=== TEXT SECTION ===
Local readers are invited to Main Library this Friday to celebrate the 200th anniversary of Jane Austen’s Sense and Sensibility:

Sense and Sensibility title page

It has been two hundred years since a book was published in England “By a Lady,” entitled Sense and Sensibility. On October 30, 1811, Jane Austen’s first novel was published, creating a literary phenomenon that continues to this day. Join us in the Special Collections reading room on the third floor of the Main Library on Friday, October 28 from 4:00pm to 5:00pm, when we will celebrate this event with an informal gathering. Our copy of the first edition of Sense and Sensibility will be out for viewing, along with a few other Austen pieces. End your week with some good books and good company.

=== WHAT TO DO ===
1. Answer these about the library announcement:
(a) On what date was Sense and Sensibility first published?
(b) On which floor of the Main Library is the Special Collections reading room?
(c) How was the author credited on the book when it first appeared?
2. Please duplicate the stretch of the library announcement from "Sense and Sensibility title" through "and good company.".
3. According to the library announcement, why are local readers being asked to come to the Main Library on Friday? Reply in one to three sentences.
Use only the library announcement when responding, not the entries.

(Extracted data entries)
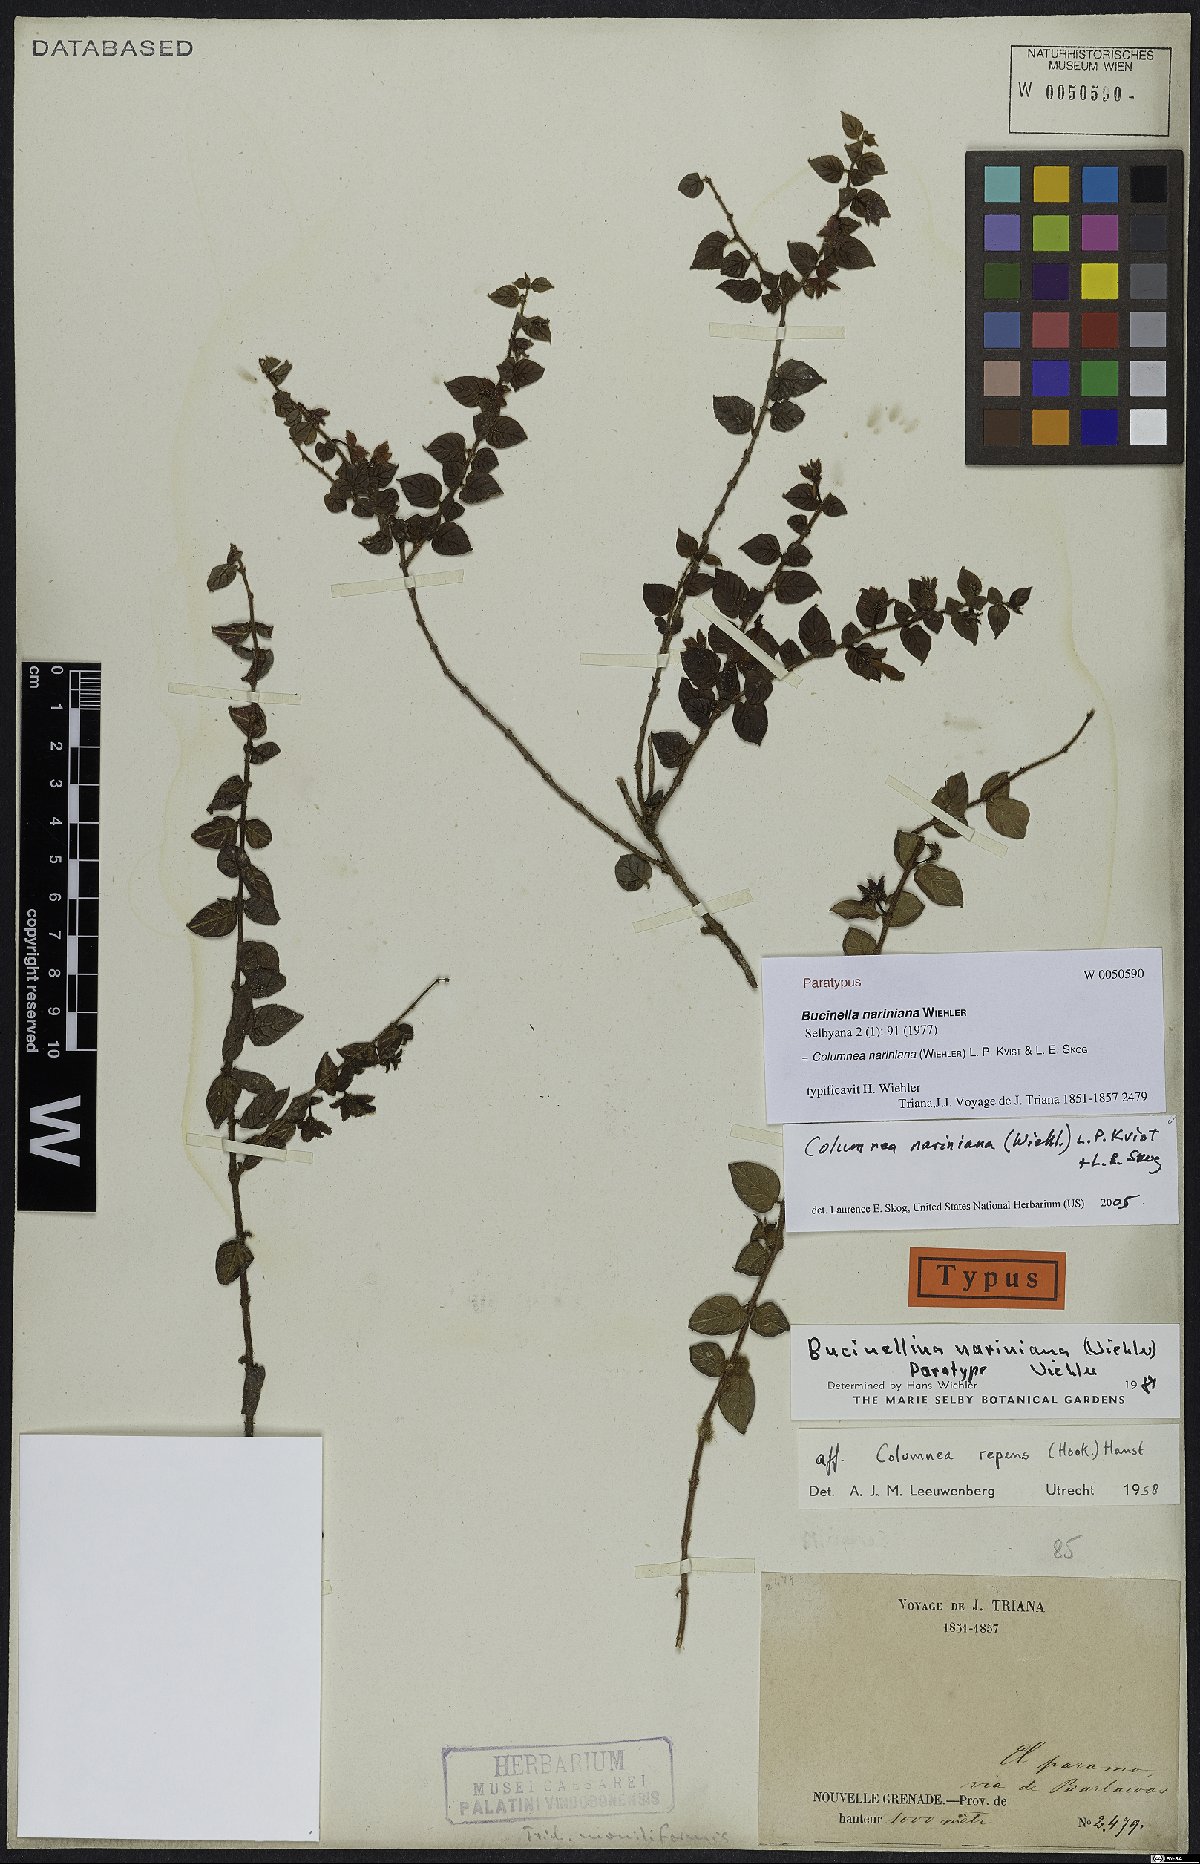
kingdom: Plantae
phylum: Tracheophyta
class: Magnoliopsida
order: Lamiales
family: Gesneriaceae
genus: Columnea
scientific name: Columnea nariniana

=== RESPONSES TO THE TASKS ===
1.
(a) October 30, 1811
(b) The third floor
(c) "By a Lady"

2.
Sense and Sensibility title page

It has been two hundred years since a book was published in England “By a Lady,” entitled Sense and Sensibility. On October 30, 1811, Jane Austen’s first novel was published, creating a literary phenomenon that continues to this day. Join us in the Special Collections reading room on the third floor of the Main Library on Friday, October 28 from 4:00pm to 5:00pm, when we will celebrate this event with an informal gathering. Our copy of the first edition of Sense and Sensibility will be out for viewing, along with a few other Austen pieces. End your week with some good books and good company.

3. Readers are invited to mark the 200th anniversary of Sense and Sensibility, which was first published on October 30, 1811. The library will hold an informal gathering and display its first edition along with a few other Austen pieces.